Non-Surgical Treatments
Noninvasive Positive Airway Pressure Therapy
Continuous positive airway pressure (CPAP) delivered through a nasal interface is the first-line therapy for adult OSA patients. The mechanism involves using mechanical ventilation at a specific pressure to keep the upper airway open, ensuring unobstructed breathing during sleep.
Oral Appliance Therapy
This treatment is suitable for primary snoring and mild to moderate OSA, particularly in patients with mandibular retrognathia. A specialized oral device worn during sleep advances the lower jaw forward, expanding the airway behind the tongue base. Long-term use carries a risk of temporomandibular joint damage, making this therapy unsuitable for patients with severe temporomandibular arthritis or dysfunction, advanced periodontal disease, or significant tooth loss.
Pharmacological Treatment
No medication with definitive efficacy is currently available.
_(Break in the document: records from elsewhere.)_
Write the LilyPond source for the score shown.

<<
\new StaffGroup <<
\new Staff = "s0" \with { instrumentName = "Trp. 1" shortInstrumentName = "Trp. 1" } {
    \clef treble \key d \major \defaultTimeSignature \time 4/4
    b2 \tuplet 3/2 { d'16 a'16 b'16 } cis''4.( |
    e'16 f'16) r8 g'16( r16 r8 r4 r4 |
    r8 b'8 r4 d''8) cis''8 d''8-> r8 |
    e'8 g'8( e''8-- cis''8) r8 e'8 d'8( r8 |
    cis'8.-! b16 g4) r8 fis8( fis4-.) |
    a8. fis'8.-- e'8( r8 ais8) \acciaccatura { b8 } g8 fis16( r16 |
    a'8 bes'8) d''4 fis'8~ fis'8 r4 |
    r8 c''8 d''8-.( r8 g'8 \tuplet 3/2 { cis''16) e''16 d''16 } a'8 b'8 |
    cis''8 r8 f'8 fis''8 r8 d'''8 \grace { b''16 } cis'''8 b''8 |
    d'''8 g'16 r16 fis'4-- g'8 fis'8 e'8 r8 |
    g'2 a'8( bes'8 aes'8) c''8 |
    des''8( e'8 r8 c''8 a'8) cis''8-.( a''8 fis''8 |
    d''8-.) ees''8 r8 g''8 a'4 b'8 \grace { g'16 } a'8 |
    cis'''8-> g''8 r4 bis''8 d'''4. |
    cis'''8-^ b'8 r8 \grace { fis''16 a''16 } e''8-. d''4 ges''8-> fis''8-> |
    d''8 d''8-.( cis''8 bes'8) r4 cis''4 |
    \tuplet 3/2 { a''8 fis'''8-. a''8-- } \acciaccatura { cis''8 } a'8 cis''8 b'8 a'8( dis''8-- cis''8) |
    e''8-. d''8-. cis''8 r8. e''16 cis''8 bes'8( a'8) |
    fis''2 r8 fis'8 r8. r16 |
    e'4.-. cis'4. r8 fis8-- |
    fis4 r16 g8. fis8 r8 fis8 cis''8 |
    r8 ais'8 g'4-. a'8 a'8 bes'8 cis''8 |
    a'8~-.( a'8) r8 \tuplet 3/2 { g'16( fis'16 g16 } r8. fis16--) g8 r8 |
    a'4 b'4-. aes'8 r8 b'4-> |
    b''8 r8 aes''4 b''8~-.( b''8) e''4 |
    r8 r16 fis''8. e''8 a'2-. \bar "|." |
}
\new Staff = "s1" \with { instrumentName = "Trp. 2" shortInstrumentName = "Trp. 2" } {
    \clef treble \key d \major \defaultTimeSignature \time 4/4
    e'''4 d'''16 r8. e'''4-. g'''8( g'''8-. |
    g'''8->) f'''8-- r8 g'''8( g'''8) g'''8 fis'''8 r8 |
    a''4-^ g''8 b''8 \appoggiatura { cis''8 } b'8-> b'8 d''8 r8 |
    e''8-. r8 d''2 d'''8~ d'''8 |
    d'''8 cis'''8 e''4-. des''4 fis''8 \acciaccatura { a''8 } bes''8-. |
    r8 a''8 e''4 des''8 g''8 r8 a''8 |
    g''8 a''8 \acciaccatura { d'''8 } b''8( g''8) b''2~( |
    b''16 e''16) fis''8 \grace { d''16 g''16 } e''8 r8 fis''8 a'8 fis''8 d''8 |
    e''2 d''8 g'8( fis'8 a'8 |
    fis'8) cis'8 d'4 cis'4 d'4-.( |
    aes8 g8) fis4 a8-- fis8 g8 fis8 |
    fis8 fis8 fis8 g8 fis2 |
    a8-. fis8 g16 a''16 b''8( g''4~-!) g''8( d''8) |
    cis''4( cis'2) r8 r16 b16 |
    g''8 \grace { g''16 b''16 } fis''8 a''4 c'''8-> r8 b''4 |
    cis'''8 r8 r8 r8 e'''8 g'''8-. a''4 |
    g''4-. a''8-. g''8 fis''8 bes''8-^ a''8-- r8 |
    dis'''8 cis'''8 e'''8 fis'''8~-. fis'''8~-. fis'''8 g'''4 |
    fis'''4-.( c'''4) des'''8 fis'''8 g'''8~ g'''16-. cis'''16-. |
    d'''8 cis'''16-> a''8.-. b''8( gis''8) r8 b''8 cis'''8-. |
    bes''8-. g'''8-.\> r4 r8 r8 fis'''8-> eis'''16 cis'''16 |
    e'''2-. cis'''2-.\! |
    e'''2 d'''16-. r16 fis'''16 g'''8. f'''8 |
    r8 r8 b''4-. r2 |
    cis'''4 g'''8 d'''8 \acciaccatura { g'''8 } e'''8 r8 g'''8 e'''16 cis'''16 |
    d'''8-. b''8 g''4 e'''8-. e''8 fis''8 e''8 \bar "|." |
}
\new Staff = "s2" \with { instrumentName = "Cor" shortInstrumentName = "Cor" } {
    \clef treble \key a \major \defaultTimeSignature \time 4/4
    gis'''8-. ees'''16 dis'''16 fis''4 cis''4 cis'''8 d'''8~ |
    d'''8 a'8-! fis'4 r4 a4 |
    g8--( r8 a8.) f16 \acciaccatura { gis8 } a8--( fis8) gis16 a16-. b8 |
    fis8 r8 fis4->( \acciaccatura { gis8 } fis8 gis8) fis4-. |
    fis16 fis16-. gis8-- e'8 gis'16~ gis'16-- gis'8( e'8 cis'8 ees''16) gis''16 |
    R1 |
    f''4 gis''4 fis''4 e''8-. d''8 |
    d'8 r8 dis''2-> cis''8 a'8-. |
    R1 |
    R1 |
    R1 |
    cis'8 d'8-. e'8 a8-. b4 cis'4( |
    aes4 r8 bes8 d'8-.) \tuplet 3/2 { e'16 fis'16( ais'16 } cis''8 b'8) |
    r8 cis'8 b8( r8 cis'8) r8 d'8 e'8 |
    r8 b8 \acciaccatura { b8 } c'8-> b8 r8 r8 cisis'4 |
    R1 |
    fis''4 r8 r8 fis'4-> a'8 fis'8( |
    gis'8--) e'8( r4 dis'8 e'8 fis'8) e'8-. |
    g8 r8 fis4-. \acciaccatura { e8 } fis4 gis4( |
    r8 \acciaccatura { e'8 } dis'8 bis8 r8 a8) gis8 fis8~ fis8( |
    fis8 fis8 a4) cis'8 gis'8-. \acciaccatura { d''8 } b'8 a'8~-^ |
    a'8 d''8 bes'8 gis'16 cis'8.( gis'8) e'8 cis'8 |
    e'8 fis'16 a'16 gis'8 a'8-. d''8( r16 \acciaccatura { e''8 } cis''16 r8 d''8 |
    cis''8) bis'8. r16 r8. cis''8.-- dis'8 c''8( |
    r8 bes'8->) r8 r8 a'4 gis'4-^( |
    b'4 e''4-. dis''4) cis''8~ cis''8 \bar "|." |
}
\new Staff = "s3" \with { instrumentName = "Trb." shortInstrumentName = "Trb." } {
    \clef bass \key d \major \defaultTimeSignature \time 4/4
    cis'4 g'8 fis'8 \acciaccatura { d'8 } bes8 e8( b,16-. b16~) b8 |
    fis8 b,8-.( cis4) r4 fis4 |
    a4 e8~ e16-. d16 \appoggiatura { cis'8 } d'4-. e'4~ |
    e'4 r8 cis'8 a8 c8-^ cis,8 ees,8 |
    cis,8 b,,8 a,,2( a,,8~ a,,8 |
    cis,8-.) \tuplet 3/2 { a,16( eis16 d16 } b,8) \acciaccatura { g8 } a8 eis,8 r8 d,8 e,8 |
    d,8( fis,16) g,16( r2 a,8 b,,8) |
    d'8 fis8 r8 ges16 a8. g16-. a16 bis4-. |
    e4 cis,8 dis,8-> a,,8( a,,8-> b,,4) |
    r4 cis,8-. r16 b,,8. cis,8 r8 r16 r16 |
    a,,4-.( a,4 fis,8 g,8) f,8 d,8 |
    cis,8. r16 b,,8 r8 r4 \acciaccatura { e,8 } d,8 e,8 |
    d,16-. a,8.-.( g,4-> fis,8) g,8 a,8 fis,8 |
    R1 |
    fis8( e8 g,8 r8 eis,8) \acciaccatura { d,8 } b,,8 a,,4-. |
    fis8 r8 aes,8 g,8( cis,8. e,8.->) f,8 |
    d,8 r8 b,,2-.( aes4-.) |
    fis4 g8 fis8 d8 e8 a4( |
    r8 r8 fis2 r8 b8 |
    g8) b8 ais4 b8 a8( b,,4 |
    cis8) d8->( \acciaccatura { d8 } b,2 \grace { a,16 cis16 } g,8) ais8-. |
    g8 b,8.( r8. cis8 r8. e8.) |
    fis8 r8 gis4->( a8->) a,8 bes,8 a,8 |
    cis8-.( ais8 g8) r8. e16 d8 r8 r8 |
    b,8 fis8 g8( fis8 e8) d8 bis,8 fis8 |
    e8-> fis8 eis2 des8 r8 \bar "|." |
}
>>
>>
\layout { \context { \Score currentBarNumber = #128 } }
Agents such as progesterone have been tried in clinical settings, but their effectiveness remains uncertain, and they are associated with varying degrees of adverse effects.
Surgical Treatment
Surgery is one of the important options for managing OSA. The choice of surgical procedure depends on the site and severity of the obstruction:
- For obstruction at the nasal and nasopharyngeal levels, procedures such as nasal septum deviation correction, nasal cavity expansion, or adenoidectomy may be performed.
- For oropharyngeal obstruction, procedures include uvulopalatopharyngoplasty (UPPP) and its modified techniques, soft palate shortening and anterior repositioning, soft palate pillar implants (Pillar System), tongue base suspension, hyoid suspension, upper airway radiofrequency ablation using low-temperature plasma, or hypoglossal nerve stimulation therapy (HGNS).
- For craniofacial abnormalities, maxillomandibular advancement may be undertaken.
- Tracheostomy is also a viable option for some severe OSA cases.
These surgical techniques may be performed individually or in combination, as well as in a single session or staged approach.